Here are some of the things you should consider when choosing a weighing device:
Range – Also known as capacity, this is the maximum weight that the balance can measure. Putting more than the recommended mass on a digital balance can have catastrophic results. You should be careful to pick a model that exceeds the maximum weight you anticipate having to measure. On the other hand, you don’t want to choose a model that has too much capacity, because cost becomes a factor when you combine a higher range with the resolution you require.
Resolution – Also known as readability, this is the increment that the balance will read in. The mechanical balances previously described have a resolution of 0.1 grams. Sargent Welch currently sells electronic balances that have a resolution as fine as 0.1 milligrams. Some of our more economical models have a resolution of 1 gram. Choose a balance that has the resolution that will meet your weighing needs.
Accuracy – Sometimes stated as linearity, this is the error factor that a balance or scale may have. It is expressed as a +/- variation from the reading that the scale or balance may give under ideal weighing conditions. Other factors such as vibration or air currents may adversely affect your readings beyond the stated accuracy.
Tare – Perhaps the most widely misunderstood feature of a balance or scale is the tare function. Simply put, tare allows the user to zero the instrument to cancel the weight of a container (such as a weighing dish or plastic bag) from the reading of the instrument, thus giving the true weight of the product being tested.
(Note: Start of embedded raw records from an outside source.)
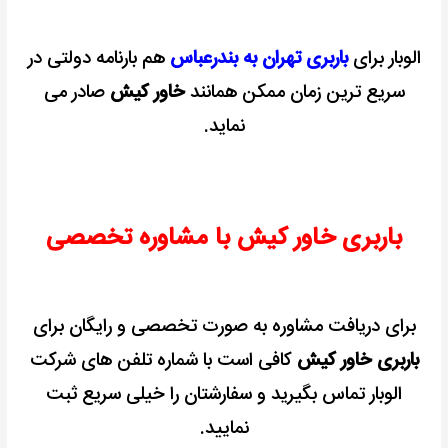
الوبار برای
باربری تهران به بندرعباس
هم بارنامه دولتی در
سریع ترین زمان ممکن همانند
خاور کیش
صادر می
نماید.
باربری خاور کیش با مشاوره تخصصی
برای دریافت مشاوره به صورت تخصصی و رایگان برای
باربری خاور کیش
کافی است با شماره تلفن های شرکت
الوبار تماس بگیرید و سفارشتان را خیلی سریع ثبت
نمایید.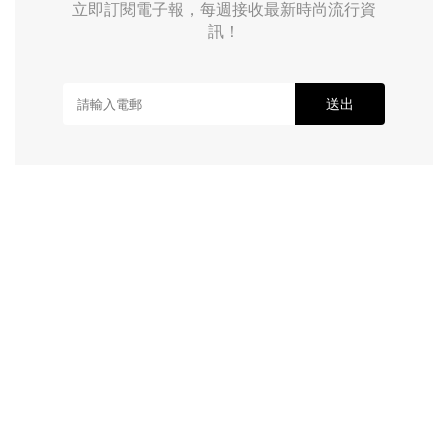
立即訂閱電子報，每週接收最新時尚流行資
訊！
送出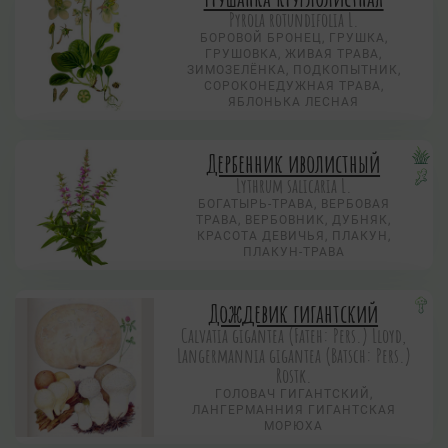
Pyrola rotundifolia L.
БОРОВОЙ БРОНЕЦ, ГРУШКА,
ГРУШОВКА, ЖИВАЯ ТРАВА,
ЗИМОЗЕЛЁНКА, ПОДКОПЫТНИК,
СОРОКОНЕДУЖНАЯ ТРАВА,
ЯБЛОНЬКА ЛЕСНАЯ
Дербенник иволистный
Lythrum salicaria L.
БОГАТЫРЬ-ТРАВА, ВЕРБОВАЯ
ТРАВА, ВЕРБОВНИК, ДУБНЯК,
КРАСОТА ДЕВИЧЬЯ, ПЛАКУН,
ПЛАКУН-ТРАВА
Дождевик гигантский
Calvatia gigantea (Fateh: Pers.) Lloyd,
Langermannia gigantea (Batsch: Pers.)
Rostk.
ГОЛОВАЧ ГИГАНТСКИЙ,
ЛАНГЕРМАННИЯ ГИГАНТСКАЯ
МОРЮХА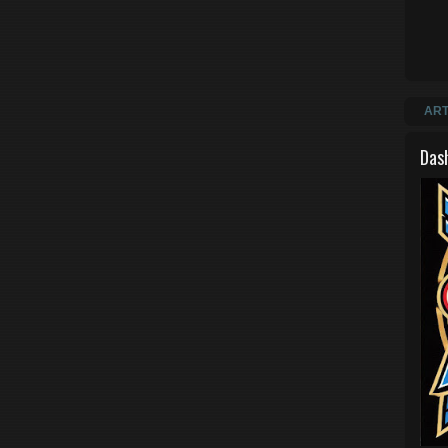
ART
Das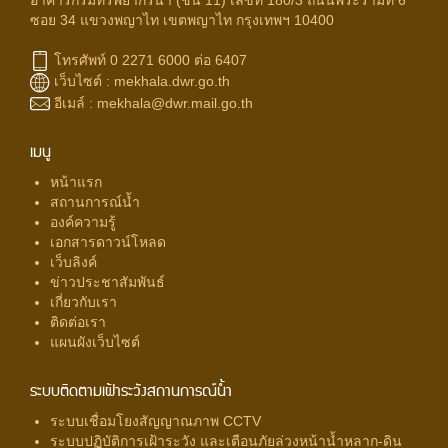
อาคารกรมทรัพยากรน้ำ (ชั้น 11) เลขที่ 180/3 ถนนพระรามที่ 6
ซอย 34 แขวงพญาไท เขตพญาไท กรุงเทพฯ 10400
โทรศัพท์ 0 2271 6000 ต่อ 6407
เว็บไซต์ :
mekhala.dwr.go.th
อีเมล์ :
mekhala@dwr.mail.go.th
เมนู
หน้าแรก
สถานการณ์น้ำ
องค์ความรู้
เอกสารดาวน์โหลด
เว็บลิงค์
ข่าวประชาสัมพันธ์
เกี่ยวกับเรา
ติดต่อเรา
แผนผังเว็บไซต์
ระบบติดตามเฝ้าระวังสถานการณ์น้ำ
ระบบเชื่อมโยงสัญญาณภาพ CCTV
ระบบปฏิบัติการเฝ้าระวัง และเตือนภัยล่วงหน้าน้ำหลาก-ดิน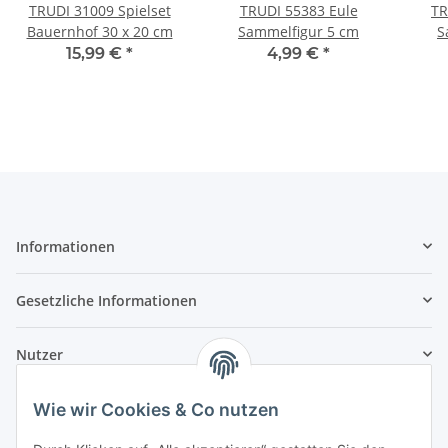
TRUDI 31009 Spielset
TRUDI 55383 Eule
TR
Bauernhof 30 x 20 cm
Sammelfigur 5 cm
S
15,99 €
*
4,99 €
*
Informationen
Gesetzliche Informationen
Nutzer
Wie wir Cookies & Co nutzen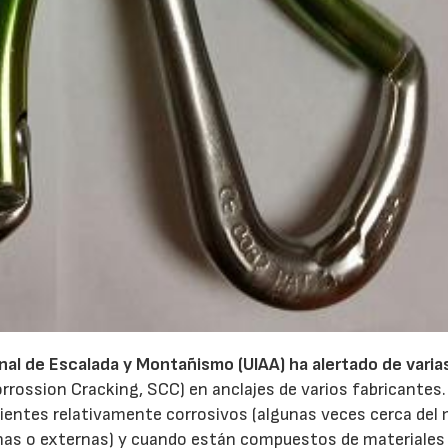
onal de Escalada y Montañismo (UIAA)
ha alertado de varia
rrossion Cracking, SCC) en anclajes de varios fabricantes.
bientes relativamente corrosivos (algunas veces cerca del 
rnas o externas) y cuando están compuestos de materiales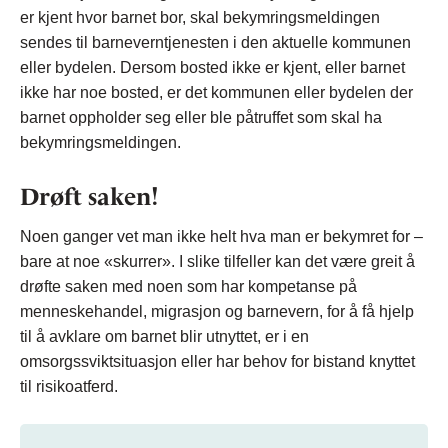
er kjent hvor barnet bor, skal bekymringsmeldingen
sendes til barneverntjenesten i den aktuelle kommunen
eller bydelen. Dersom bosted ikke er kjent, eller barnet
ikke har noe bosted, er det kommunen eller bydelen der
barnet oppholder seg eller ble påtruffet som skal ha
bekymringsmeldingen.
Drøft saken!
Noen ganger vet man ikke helt hva man er bekymret for –
bare at noe «skurrer». I slike tilfeller kan det være greit å
drøfte saken med noen som har kompetanse på
menneskehandel, migrasjon og barnevern, for å få hjelp
til å avklare om barnet blir utnyttet, er i en
omsorgssviktsituasjon eller har behov for bistand knyttet
til risikoatferd.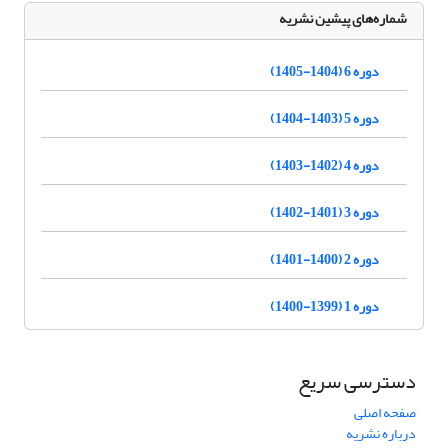
شماره‌های پیشین نشریه
دوره 6 (1404-1405)
دوره 5 (1403-1404)
دوره 4 (1402-1403)
دوره 3 (1401-1402)
دوره 2 (1400-1401)
دوره 1 (1399-1400)
دسترسی سریع
صفحه اصلی
درباره نشریه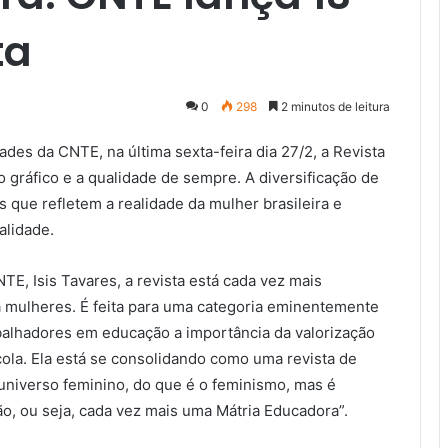
ta
0
298
2 minutos de leitura
des da CNTE, na última sexta-feira dia 27/2, a Revista
 gráfico e a qualidade de sempre. A diversificação de
que refletem a realidade da mulher brasileira e
alidade.
E, Isis Tavares, a revista está cada vez mais
a mulheres. É feita para uma categoria eminentemente
balhadores em educação a importância da valorização
cola. Ela está se consolidando como uma revista de
universo feminino, do que é o feminismo, mas é
ão, ou seja, cada vez mais uma Mátria Educadora”.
Without tare, it would be necessary to manually subtract the weight of the container from the displayed value. Tare does not increase the capacity of a scale or balance, however. If you are using a balance with a 100 gram maximum capacity and you place a 10 gram weighing dish on the pan and tare it, you are left with only 90 grams of capacity to do your weighing. Remember- it is an unsafe practice to overload any weighing device! Serious damage to your balance or scale will almost certainly result from overloading it. Digital balances have a push button for tare, and some mechanical balances use a tare beam or screw adjustment to rebalance the instrument back to zero. Hanging scales rely on a spring constant to make the measurement, and may have a sliding faceplate or screw adjustment for tare.
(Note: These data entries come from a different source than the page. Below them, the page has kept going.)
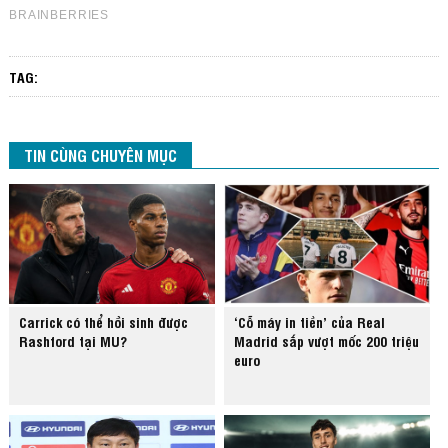
TAG:
TIN CÙNG CHUYÊN MỤC
Carrick có thể hồi sinh được
‘Cỗ máy in tiền’ của Real
Rashford tại MU?
Madrid sắp vượt mốc 200 triệu
euro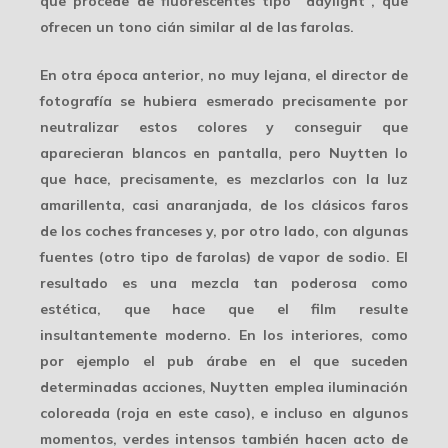
que procede de fluorescentes tipo “daylight”, que
ofrecen un tono cián similar al de las farolas.
En otra época anterior, no muy lejana, el director de
fotografía se hubiera esmerado precisamente por
neutralizar estos colores y conseguir que
aparecieran blancos en pantalla, pero Nuytten lo
que hace, precisamente, es
mezclarlos con la luz
amarillenta
, casi anaranjada, de los clásicos faros
de los coches franceses y, por otro lado, con algunas
fuentes (otro tipo de farolas) de vapor de sodio. El
resultado es una mezcla tan poderosa como
estética, que hace que el film resulte
insultantemente moderno. En los interiores, como
por ejemplo el pub árabe en el que suceden
determinadas acciones, Nuytten emplea iluminación
coloreada (roja en este caso), e incluso en algunos
momentos, verdes intensos también hacen acto de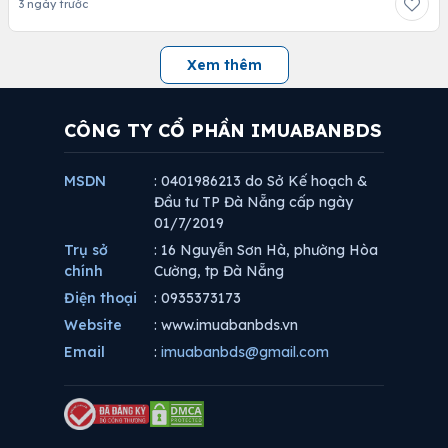
3 ngày trước
Xem thêm
CÔNG TY CỔ PHẦN IMUABANBDS
MSDN
: 0401986213 do Sở Kế hoạch &
Đầu tư TP Đà Nẵng cấp ngày
01/7/2019
Trụ sở
: 16 Nguyễn Sơn Hà, phường Hòa
chính
Cường, tp Đà Nẵng
Điện thoại
: 0935373173
Website
: www.imuabanbds.vn
Email
:
imuabanbds@gmail.com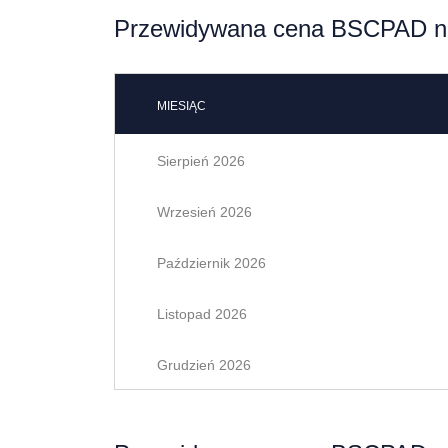
Przewidywana cena BSCPAD na
MIESIĄC
Sierpień 2026
Wrzesień 2026
Październik 2026
Listopad 2026
Grudzień 2026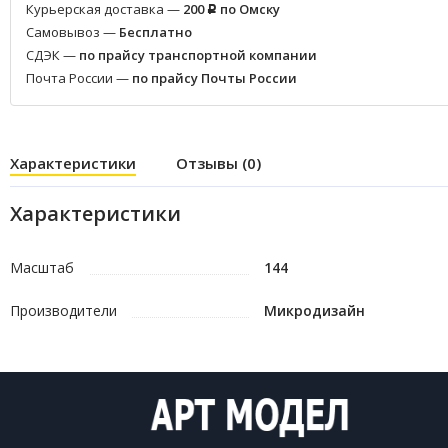
Курьерская доставка —
200
по Омску
Р
Самовывоз —
Бесплатно
СДЭК —
по прайсу транспортной компании
Почта России —
по прайсу Почты России
Характеристики
Отзывы (0)
Характеристики
Масштаб
144
Производители
Микродизайн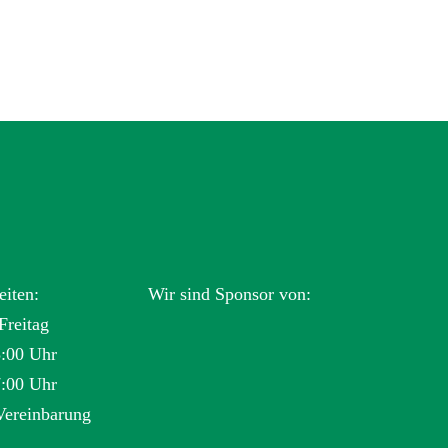
eiten:
Wir sind Sponsor von:
Freitag
3:00 Uhr
7:00 Uhr
Vereinbarung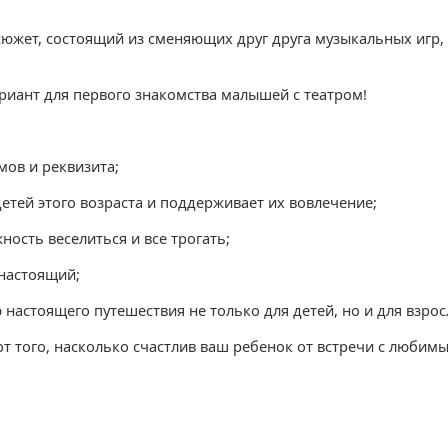
южет, состоящий из сменяющих друг друга музыкальных игр, в
риант для первого знакомства малышей с театром!
мов и реквизита;
етей этого возраста и поддерживает их вовлечение;
ность веселиться и все трогать;
 настоящий;
 настоящего путешествия не только для детей, но и для взро
т того, насколько счастлив ваш ребенок от встречи с любим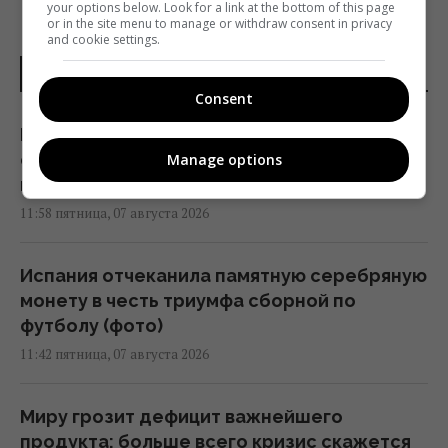
your options below. Look for a link at the bottom of this page
or in the site menu to manage or withdraw consent in privacy
and cookie settings.
ПОСЛЕДНИЕ НОВОСТИ
Consent
Психологические ловушки и уловки
супермаркетов: как нас заставляют
Manage options
платить больше
11:58 пятница, 07 августа 2026
Испания отчеканила памятную серебряную
монету в честь триумфа сборной по
футболу (фото)
11:42 пятница, 07 августа 2026
Миру грозит дефицит важнейшего
продукта: больше всего кризис скажется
Units – Most of the balances we sell weigh primarily in grams. The electronic balances may also have other units as well, such as ounces, pounds, ozt (pennyweight), and Newtons. Most laboratory applications would use grams or milligrams. Force measurement in the physics lab would probably be done in Newtons. Dietetic and bathroom scales measure in ounces or pounds.
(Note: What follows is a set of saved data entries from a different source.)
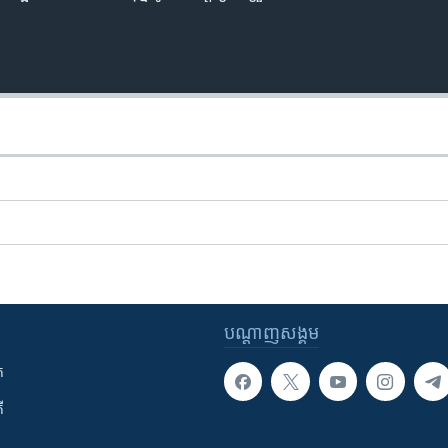
បណ្តាញ​សង្គម
ក
ី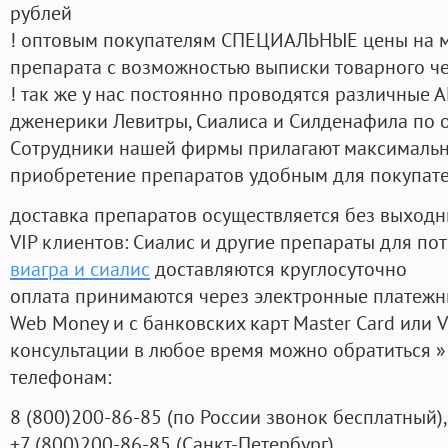
рублей
! оптовым покупателям СПЕЦИАЛЬНЫЕ цены на 
препарата с возможностью выписки товарного ч
! так же у нас постоянно проводятся различные
дженерики Левитры, Сиалиса и Силденафила по 
Cотрудники нашей фирмы прилагают максимальны
приобретение препаратов удобным для покупат
доставка препаратов осуществляется без выходн
VIP клиентов: Сиалис и другие препараты для пот
виагра и сиалис
доставляются круглосуточно
оплата принимаются через электронные платежн
Web Money и с банковских карт Master Card или V
консультации в любое время можно обратиться
телефонам:
8
(800
)200-86-85
(
по России звонок бесплатный),
+7
(800
)200-86-85
(
Санкт-Петербург)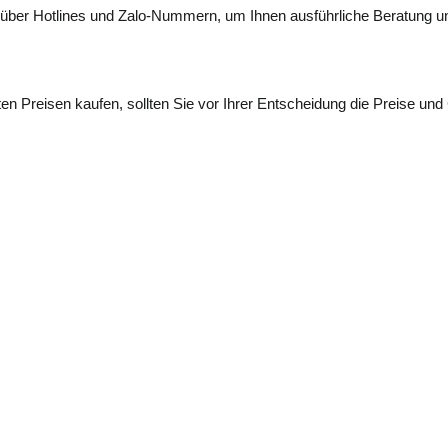
 über Hotlines und Zalo-Nummern, um Ihnen ausführliche Beratung u
ten Preisen kaufen, sollten Sie vor Ihrer Entscheidung die Preise un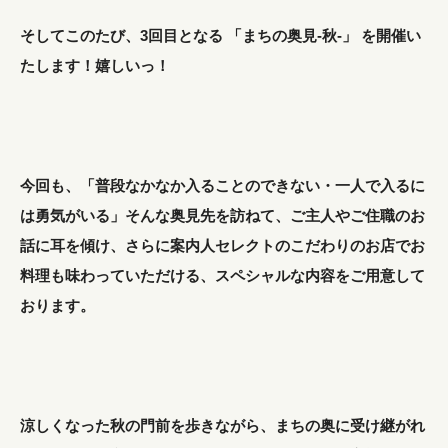
そしてこのたび、3回目となる 「まちの奥見-秋-」 を開催い
たします！嬉しいっ！
今回も、「普段なかなか入ることのできない・一人で入るに
は勇気がいる」そんな奥見先を訪ねて、ご主人やご住職のお
話に耳を傾け、さらに案内人セレクトのこだわりのお店でお
料理も味わっていただける、スペシャルな内容をご用意して
おります。
涼しくなった秋の門前を歩きながら、まちの奥に受け継がれ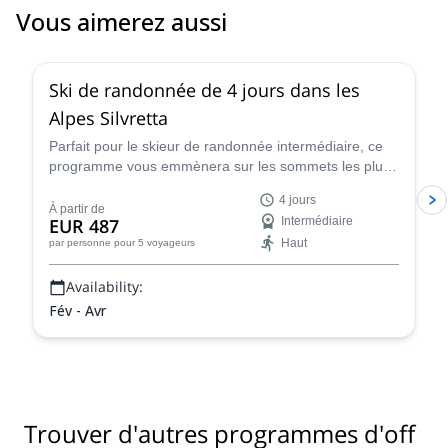
friendly too! The course is good value for money as skis are
Vous aimerez aussi
included for the weekend in the course price.
4.4
(
5
)
Ski de randonnée de 4 jours dans les
Alpes Silvretta
Parfait pour le skieur de randonnée intermédiaire, ce
programme vous emmènera sur les sommets les plus
célèbres des Alpes de Silvretta avec Renato, certifié
4 jours
IFMGA.
À partir de
EUR 487
Intermédiaire
Haut
par personne
pour 5 voyageurs
Availability:
Fév - Avr
Trouver d'autres programmes d'off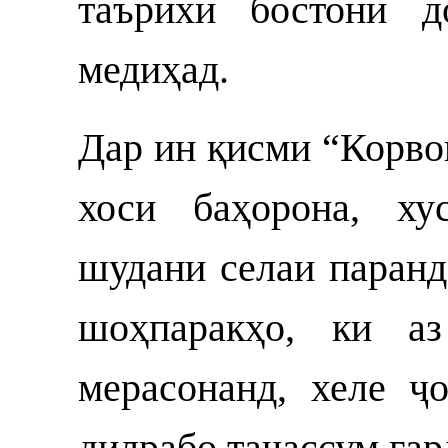
таърихи бостонӣ д
медиҳад.
Дар ин қисми “Корво
хоси баҳорона, ху
шудани селаи паранда
шоҳпаракҳо, ки а
мерасонанд, хеле ҷ
дилрабо таҷассум гар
Draft shields are available with many of our sensitive analytical balances to shield the weighing pan from air currents. Most balances have lock-down devices available to deter theft, and most come standard with an AC adapter for use with 110/120VAC. Many electronic balances can be battery-operated for increased portability.
RS-232 allows the balance to be interfaced with a PC. This allows the user to capture readings right onto a computer, and with some models the user can actually control the balance through their PC.
This generalized description of scales and balances is intended solely as a guide for selecting a weighing device, and is not intended to replace or supercede the manufacturer’s instructions for the use of any specific product. Questions about the use and maintenance of a product should be directed to the manufacturer.